This invention relates to an optical element for use in cables. The optical cable element includes a coated optical waveguide fiber loosely contained in a tube whose nominal outer diameter may be 900 .mu.m.
Optical waveguide fibers, herein called optical fibers, typically comprise a glass core and a cladding. The core normally has an index of refraction which is greater than that of the cladding. During manufacturing, the cladding is typically coated with one or more layers of a thin plastic material, such as a UV-curable acrylate polymer. As used herein, this initial protective layer or layers will be referred to collectively as the fiber's "first protective coating". Typical outside diameters for an optical fiber are approximately 8 .mu.m for a single mode core (or 50-62.5 .mu.m for a multimode core), 125 .mu.m for the cladding, and 250 .mu.m for the first protective coating. For example, Corning's SMF-28.TM. CPC6 single-mode optical fiber, optimized for use in the 1310 nm wavelength region, has a core diameter of 8.3 .mu.m, a cladding diameter of 125 .mu.m, and a first protective coating diameter of 245.+-.10 .mu.m. Optical fibers having a first protective coating will be referred to as "coated optical fibers".
Coated optical fibers may be used in telephony, cable television, marine, and private network applications for the transmission of data, voice, and/or video.
Coated optical fibers usually are colored and given additional protection before they are put to use in a particular application. "900 .mu.m buffered fiber" is the term used for a product having a standard size outer diameter of 900 .mu.m and including a single coated optical fiber. For example, Siecor's 900 .mu.m OptiStrip buffered fiber includes a coated optical fiber having an outer diameter of 250 .mu.m which is surrounded by a layer of loose aramid fiber yarn. The layer of aramid fiber yarn is contained within a tube formed of plastic material and having an outer diameter of 900 .mu.m. This product has a specified short term maximum tensile load of 6 N, a specified long term maximum tensile load of 3 N, a specified short term minimum bend radius of 5.0 cm, and a specified long term minimum bend radius of 3.0 cm.
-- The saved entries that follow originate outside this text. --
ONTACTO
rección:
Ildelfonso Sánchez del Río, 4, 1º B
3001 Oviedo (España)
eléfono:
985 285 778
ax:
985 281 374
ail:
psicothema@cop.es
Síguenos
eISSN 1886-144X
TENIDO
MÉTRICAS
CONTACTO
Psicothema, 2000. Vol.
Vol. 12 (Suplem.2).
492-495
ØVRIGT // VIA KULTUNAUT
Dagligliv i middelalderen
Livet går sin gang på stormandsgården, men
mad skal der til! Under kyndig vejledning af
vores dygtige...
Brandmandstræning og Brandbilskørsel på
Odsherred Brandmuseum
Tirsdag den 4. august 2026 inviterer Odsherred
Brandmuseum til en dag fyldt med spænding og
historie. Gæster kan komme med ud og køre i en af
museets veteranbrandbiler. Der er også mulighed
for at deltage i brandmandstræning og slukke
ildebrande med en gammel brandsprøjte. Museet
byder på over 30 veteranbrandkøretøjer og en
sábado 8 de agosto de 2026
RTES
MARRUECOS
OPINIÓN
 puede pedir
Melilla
A single 900 .mu.m buffered fiber may be incorporated into a single fiber cable. Cables including 900 .mu.m buffered fibers typically are designed for indoor use. For example, in Siecor's single-fiber OptiStrip cable, the Siecor 900 .mu.m OptiStrip buffered fiber is surrounded by a second layer of aramid fiber yarn which is contained within an outer jacket formed of plastic material. This product has an outer diameter of 2.9 mm and a weight of 7 kg/km. The product complies with Bellcore specification TR-NWT-000409, and has the following mechanical and environmental specifications:
______________________________________ Maximum tensile load (short term, long 220 N, 88 N term) Minimum bend radius (short term, long 5.0 cm, 3.0 cm term) Crush resistance 3.5 N/mm Impact resistance 20 cycles Cyclic flex resistance 100 cycles Maximum vertical rise 1000 m Storage temperature -40 to +70.degree. C. Operating Temperature 0 to +50.degree. C. ______________________________________
Other optical cables include a plurality of 900 .mu.m buffered fibers. Examples are Siecor's MIC and UMIC cables. These cables have not met the -20.degree. C. low operating temperature objective set by Bellcore TR-409. The low operating temperature for these cables has been -10.degree. C.
In optical fiber products, a layer of aramid fiber yarn typically acts primarily as a tensile strength member. The layer of aramid fiber provided in OptiStrip buffered fiber is not designed to serve as a tensile strength member; this is reflected by its low maximum tensile load specification. Instead, the layer of aramid fiber yarn has been provided for cable processing considerations. Specifically, the layer of aramid fiber acts to separate the coated optical fiber from the tube having an outer diameter of 900 .mu.m. If the coated optical fiber outer surface contacts the tube, they have tended to stick to each other. This sticking tends to degrade low temperature performance, as the coated optical fiber may well have a coefficient of thermal expansion different from that of the tube. The aramid yarn layer also tends to improve strippability of the product.
The addition of the aramid fiber yarn layer has some disadvantages of its own, however, in that it adds to the cost of the product, and adds an additional yarn application step. Sticking has not presented a problem for coated optical fibers if the space between the coated optical fibers and the tube is sufficiently great. Siemens Telecom Report Vol. 2, No. 3, September 1979, on page 169 presents an optical fiber cable including buffer tubes having an outer diameter of about 1.4 mm enclosing coated optical fibers having an outer diameter of about 0.14 mm. No aramid yarns or other fillers are inserted between the coated optical fiber and the buffer tube.
A problem in cables having no fillers and less free space between the coated optical fibers and the enclosing protective tube is how to omit the aramid yarn layer, which is not recommended for use during cable pulling, without degradation of a cable's low temperature performance or strippability. 900 .mu.m (0.9 mm) is a smaller outer diameter than 1.4 mm, and this problem exists in particular for cables containing 900 .mu.m buffered fibers.